— REQUIRED WORK —
Look through the records below, and whenever a line contains "setPWMFreq", copy it.

+ + + +

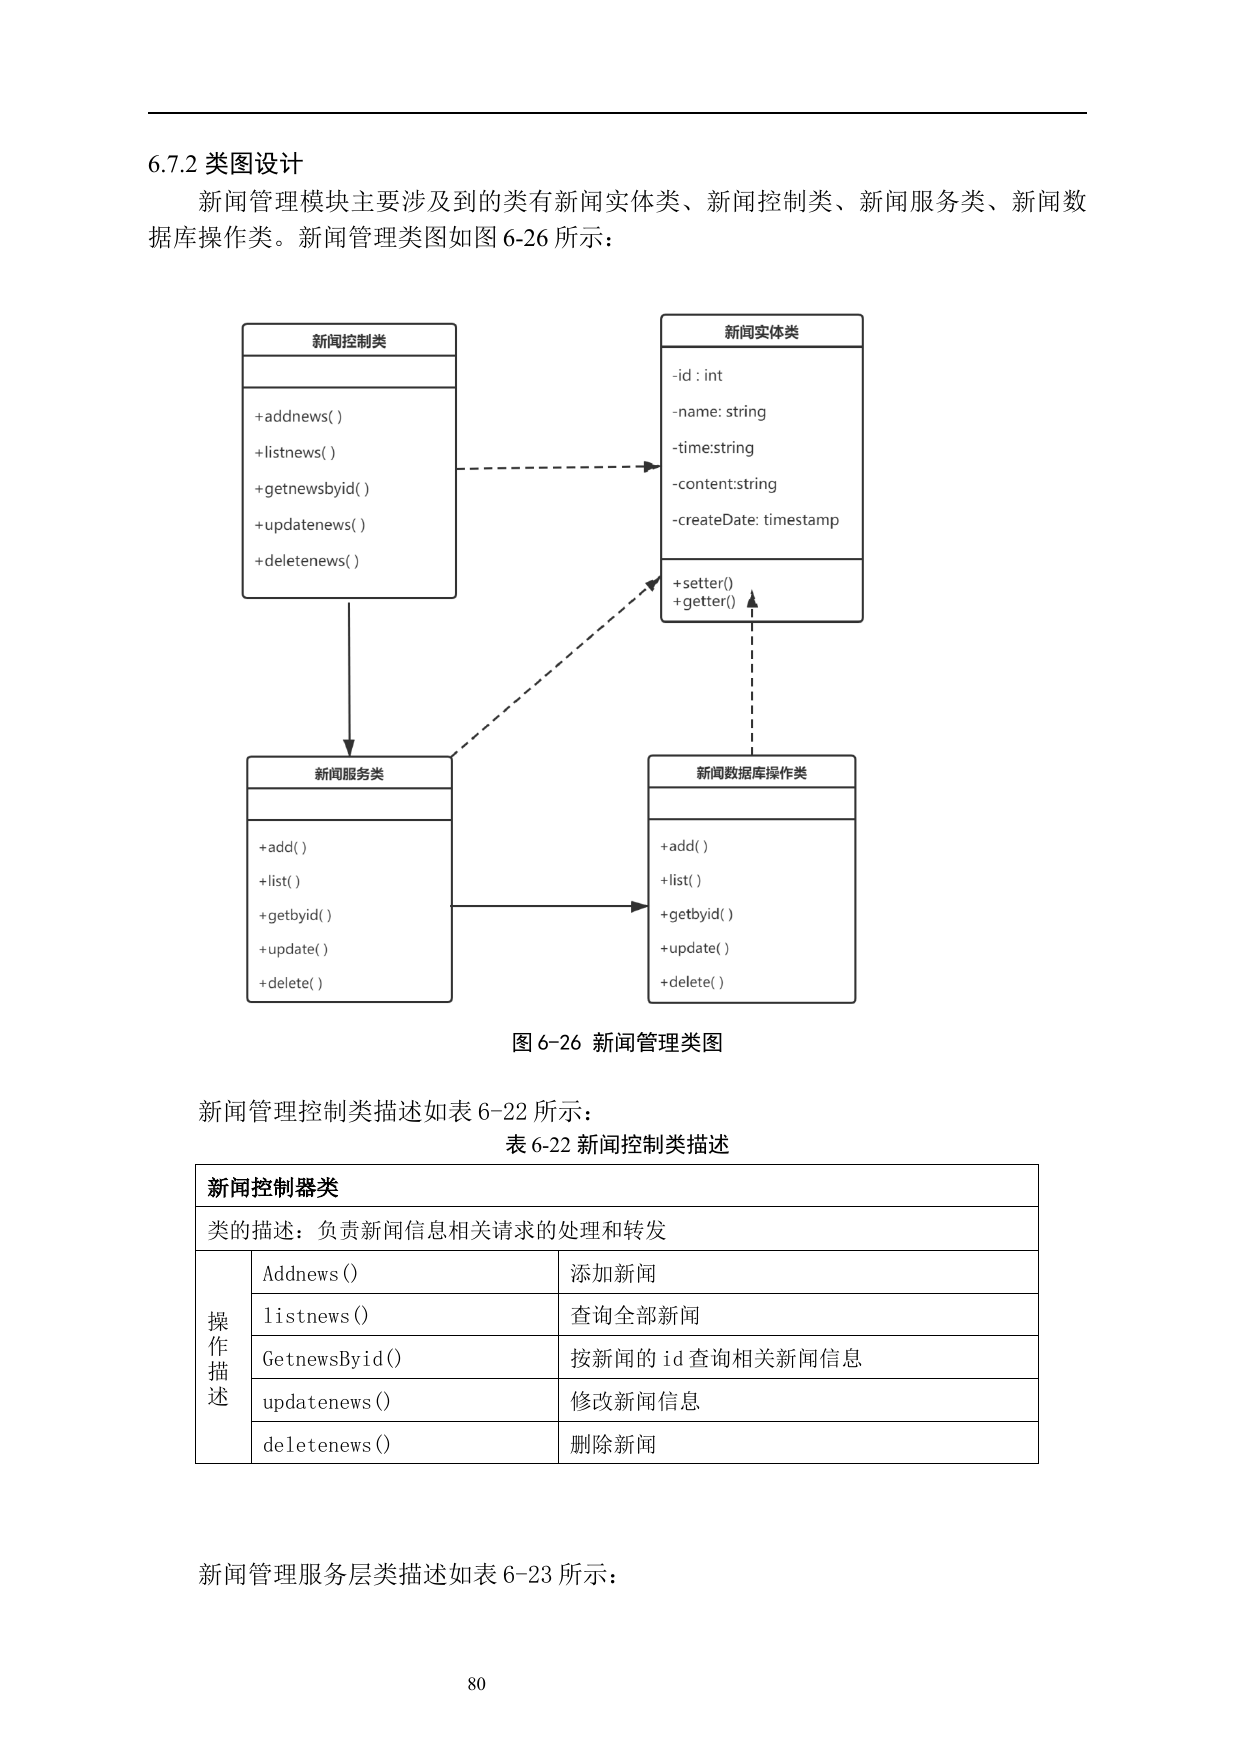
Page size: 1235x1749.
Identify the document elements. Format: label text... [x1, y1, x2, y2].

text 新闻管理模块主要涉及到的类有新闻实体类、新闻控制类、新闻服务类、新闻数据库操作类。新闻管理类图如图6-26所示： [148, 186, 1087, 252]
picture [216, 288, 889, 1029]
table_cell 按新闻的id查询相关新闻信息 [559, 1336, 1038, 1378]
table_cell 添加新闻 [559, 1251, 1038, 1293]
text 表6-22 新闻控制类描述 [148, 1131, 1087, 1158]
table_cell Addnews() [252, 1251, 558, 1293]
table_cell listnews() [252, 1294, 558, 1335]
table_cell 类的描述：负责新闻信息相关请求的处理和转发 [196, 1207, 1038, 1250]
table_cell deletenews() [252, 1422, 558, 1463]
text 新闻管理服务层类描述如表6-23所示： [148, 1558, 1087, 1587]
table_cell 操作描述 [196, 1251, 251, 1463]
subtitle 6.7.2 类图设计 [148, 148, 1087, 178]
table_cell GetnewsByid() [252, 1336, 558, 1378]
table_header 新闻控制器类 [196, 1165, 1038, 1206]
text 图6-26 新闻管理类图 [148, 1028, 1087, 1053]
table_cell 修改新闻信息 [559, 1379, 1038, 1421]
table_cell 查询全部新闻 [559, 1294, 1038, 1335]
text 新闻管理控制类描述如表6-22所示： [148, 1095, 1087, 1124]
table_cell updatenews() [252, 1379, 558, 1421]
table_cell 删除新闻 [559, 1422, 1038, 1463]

+ + + +

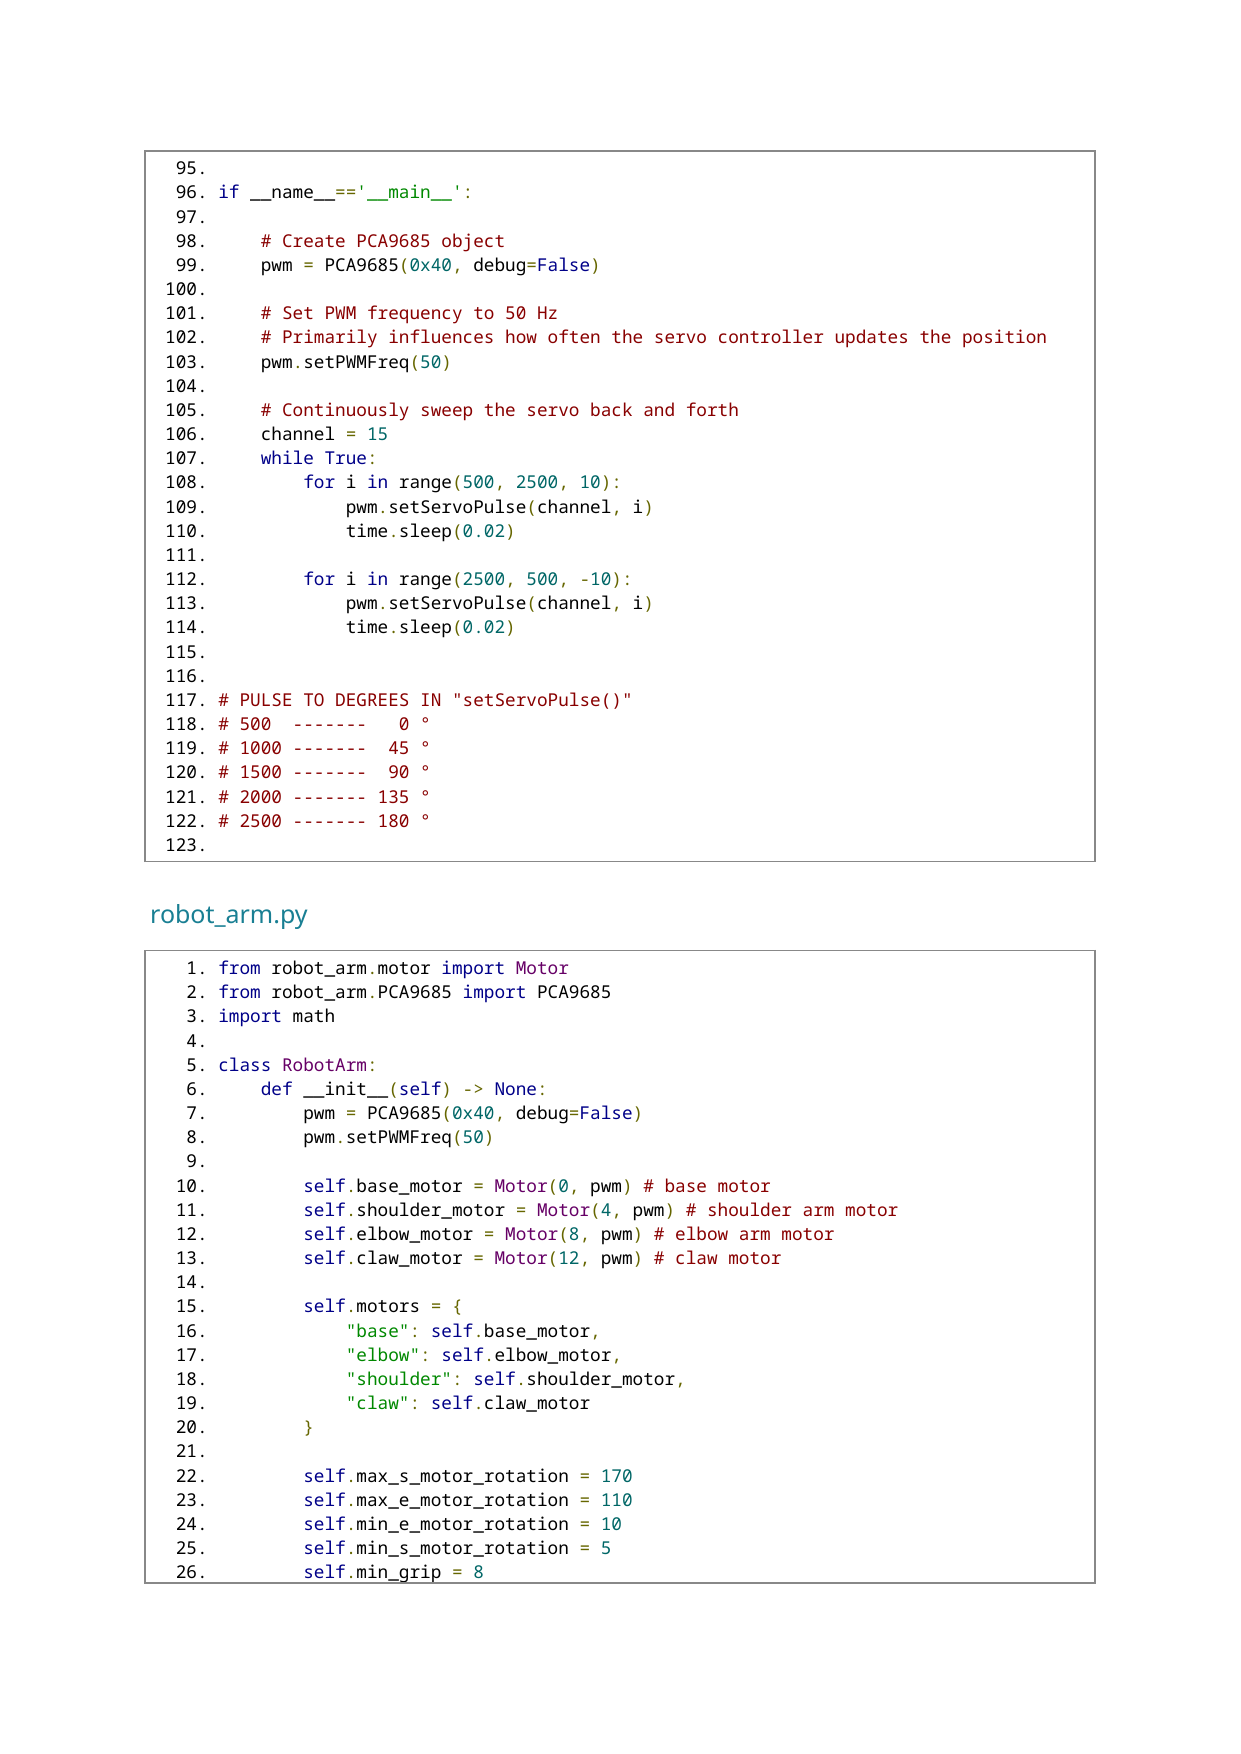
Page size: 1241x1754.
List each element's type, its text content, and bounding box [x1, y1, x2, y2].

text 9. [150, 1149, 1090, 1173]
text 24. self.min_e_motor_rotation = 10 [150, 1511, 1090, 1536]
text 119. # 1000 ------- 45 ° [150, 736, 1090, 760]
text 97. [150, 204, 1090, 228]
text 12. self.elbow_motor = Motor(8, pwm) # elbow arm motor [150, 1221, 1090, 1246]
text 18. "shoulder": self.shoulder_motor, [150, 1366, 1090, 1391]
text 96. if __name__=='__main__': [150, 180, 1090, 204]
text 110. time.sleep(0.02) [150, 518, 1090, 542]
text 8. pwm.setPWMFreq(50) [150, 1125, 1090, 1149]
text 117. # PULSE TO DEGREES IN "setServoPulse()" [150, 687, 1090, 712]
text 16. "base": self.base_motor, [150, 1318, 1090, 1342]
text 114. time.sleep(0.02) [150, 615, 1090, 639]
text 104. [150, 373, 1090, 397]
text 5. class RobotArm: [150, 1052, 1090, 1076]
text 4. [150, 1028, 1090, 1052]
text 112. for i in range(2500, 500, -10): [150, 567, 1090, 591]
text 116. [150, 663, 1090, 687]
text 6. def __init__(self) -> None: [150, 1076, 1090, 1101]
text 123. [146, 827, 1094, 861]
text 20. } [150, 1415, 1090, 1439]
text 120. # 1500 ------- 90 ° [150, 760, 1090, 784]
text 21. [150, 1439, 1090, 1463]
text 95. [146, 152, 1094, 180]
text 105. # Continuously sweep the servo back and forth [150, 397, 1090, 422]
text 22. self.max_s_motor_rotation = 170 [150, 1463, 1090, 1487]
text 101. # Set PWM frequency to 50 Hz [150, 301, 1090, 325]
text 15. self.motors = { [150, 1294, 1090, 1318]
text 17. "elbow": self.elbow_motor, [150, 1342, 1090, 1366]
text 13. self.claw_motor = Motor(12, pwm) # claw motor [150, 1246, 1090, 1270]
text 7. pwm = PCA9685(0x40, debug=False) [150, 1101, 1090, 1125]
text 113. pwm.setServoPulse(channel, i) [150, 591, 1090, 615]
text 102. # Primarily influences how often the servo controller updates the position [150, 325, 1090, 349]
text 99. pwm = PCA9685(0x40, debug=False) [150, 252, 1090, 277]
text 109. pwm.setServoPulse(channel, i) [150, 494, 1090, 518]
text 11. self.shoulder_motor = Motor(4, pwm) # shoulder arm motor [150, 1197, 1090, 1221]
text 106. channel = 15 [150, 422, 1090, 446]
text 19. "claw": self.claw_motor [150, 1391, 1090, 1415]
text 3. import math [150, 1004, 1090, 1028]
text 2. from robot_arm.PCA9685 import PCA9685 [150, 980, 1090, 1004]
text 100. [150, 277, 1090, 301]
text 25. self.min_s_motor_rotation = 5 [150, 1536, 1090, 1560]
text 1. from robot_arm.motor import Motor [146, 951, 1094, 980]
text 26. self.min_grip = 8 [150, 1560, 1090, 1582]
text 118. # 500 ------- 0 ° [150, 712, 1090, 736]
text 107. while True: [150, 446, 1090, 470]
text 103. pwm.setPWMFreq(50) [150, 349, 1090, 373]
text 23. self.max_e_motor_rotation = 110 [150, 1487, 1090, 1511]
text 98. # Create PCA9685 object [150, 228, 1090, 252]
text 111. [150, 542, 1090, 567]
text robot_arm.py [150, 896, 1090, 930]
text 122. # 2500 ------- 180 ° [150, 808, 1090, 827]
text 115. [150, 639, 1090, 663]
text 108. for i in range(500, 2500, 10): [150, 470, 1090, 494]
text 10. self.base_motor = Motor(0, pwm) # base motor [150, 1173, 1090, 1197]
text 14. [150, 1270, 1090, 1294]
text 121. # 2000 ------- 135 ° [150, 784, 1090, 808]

+ + + +

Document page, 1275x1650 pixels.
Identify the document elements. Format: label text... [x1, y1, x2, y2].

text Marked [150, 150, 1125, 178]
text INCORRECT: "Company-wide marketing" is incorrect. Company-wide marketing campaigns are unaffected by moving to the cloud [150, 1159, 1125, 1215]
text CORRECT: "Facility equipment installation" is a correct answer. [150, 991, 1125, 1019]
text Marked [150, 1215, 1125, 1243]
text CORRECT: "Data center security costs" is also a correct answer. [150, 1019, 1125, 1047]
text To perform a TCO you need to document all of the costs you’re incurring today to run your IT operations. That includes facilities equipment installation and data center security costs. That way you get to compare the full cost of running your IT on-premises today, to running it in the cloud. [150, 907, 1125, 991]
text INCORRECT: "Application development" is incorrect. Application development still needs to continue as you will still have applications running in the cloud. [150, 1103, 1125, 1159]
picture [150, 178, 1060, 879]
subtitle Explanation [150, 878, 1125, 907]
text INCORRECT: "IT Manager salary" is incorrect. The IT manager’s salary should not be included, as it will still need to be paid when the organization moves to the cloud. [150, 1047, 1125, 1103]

+ + + +

— EXERCISE RESPONSE —
text 8. pwm.setPWMFreq(50) [150, 1125, 1090, 1149]
text 103. pwm.setPWMFreq(50) [150, 349, 1090, 373]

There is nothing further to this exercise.